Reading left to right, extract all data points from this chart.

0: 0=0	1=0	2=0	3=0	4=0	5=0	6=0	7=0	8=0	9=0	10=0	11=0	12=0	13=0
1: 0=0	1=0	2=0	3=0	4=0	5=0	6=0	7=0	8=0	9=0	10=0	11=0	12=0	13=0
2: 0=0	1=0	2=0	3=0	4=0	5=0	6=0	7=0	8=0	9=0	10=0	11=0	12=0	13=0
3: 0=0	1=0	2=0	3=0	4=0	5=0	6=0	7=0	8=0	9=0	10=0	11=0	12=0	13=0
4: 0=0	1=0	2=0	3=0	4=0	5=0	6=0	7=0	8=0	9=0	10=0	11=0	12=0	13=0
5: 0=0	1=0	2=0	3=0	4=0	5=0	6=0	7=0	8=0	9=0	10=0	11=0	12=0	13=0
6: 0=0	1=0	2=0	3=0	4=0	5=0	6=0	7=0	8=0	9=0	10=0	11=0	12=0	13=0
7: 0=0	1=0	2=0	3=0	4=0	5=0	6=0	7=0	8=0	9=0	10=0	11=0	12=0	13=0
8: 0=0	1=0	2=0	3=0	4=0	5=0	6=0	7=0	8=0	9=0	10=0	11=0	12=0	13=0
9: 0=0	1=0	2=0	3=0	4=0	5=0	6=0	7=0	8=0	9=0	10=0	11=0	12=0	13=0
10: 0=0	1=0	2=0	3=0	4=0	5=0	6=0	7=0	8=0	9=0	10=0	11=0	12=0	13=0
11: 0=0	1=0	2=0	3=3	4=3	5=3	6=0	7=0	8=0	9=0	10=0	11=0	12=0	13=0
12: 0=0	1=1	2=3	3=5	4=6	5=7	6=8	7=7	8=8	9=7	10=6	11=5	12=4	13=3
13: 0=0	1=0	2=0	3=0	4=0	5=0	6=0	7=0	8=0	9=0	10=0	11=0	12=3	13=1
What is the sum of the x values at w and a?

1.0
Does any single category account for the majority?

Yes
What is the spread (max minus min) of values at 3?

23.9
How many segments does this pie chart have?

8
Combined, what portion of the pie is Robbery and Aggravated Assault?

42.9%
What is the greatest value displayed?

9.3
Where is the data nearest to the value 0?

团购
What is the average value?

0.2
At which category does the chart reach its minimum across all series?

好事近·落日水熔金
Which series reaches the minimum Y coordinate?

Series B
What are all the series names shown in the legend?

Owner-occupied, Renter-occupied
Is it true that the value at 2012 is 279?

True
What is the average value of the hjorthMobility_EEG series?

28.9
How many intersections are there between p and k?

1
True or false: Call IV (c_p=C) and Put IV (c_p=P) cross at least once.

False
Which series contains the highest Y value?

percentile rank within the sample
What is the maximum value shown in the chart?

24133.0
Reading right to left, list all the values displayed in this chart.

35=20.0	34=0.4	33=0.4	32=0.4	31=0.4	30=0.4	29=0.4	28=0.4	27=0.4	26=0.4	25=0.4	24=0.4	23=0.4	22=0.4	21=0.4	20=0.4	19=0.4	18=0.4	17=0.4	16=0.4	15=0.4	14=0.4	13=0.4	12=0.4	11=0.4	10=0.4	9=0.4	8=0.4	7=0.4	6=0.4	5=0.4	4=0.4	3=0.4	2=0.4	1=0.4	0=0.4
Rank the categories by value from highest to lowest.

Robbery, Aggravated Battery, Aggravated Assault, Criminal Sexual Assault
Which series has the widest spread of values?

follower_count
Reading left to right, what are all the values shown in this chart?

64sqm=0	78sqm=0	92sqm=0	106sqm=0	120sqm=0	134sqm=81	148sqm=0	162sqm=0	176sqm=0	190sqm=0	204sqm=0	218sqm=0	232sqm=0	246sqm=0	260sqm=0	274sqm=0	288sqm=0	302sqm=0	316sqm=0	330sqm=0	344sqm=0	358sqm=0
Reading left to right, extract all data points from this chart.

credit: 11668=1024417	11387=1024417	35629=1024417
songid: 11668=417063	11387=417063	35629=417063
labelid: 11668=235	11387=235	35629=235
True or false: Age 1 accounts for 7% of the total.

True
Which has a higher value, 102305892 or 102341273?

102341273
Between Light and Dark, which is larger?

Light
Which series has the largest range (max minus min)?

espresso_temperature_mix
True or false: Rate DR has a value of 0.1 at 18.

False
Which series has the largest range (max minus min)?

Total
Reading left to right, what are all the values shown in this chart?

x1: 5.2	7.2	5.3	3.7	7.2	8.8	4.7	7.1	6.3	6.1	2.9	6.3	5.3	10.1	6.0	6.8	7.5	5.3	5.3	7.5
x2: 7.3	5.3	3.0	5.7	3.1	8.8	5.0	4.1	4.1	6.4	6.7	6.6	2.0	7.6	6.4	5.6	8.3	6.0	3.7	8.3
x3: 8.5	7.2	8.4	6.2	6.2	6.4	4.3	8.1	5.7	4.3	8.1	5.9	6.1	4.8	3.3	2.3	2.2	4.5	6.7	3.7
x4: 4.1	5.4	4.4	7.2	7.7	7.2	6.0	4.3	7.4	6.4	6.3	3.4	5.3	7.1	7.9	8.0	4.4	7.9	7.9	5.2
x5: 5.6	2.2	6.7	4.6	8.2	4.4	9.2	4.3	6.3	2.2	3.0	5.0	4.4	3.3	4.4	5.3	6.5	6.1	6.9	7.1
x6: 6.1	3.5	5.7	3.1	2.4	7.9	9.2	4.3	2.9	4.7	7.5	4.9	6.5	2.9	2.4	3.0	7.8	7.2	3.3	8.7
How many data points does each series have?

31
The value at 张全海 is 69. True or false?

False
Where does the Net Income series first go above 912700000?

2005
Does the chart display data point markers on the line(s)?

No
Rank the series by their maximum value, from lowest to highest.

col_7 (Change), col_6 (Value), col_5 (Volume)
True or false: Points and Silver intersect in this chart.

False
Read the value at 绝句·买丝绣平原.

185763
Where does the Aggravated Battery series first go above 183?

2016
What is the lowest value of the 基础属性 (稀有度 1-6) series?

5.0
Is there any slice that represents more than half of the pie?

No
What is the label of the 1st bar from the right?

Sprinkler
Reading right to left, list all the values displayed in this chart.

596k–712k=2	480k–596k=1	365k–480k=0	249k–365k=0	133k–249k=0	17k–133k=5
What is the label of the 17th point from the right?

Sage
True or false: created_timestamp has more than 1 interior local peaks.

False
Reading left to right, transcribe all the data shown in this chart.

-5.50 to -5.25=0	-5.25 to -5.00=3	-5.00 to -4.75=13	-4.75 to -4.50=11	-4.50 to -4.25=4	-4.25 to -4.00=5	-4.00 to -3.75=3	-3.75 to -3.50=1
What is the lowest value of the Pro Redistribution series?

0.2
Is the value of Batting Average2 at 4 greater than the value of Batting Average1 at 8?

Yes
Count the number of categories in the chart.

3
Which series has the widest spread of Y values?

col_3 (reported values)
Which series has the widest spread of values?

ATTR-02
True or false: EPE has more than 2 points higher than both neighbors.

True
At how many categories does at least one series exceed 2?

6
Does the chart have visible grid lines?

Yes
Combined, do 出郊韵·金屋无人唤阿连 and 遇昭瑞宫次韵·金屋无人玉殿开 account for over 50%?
+===+
:: Instrução ::
Liste cada linha do material que contém a palavra "Combined". Diferencie maiúsculas de minúsculas.

:: Resposta da tarefa ::
Combined, what portion of the pie is Robbery and Aggravated Assault?
Combined, do 出郊韵·金屋无人唤阿连 and 遇昭瑞宫次韵·金屋无人玉殿开 account for over 50%?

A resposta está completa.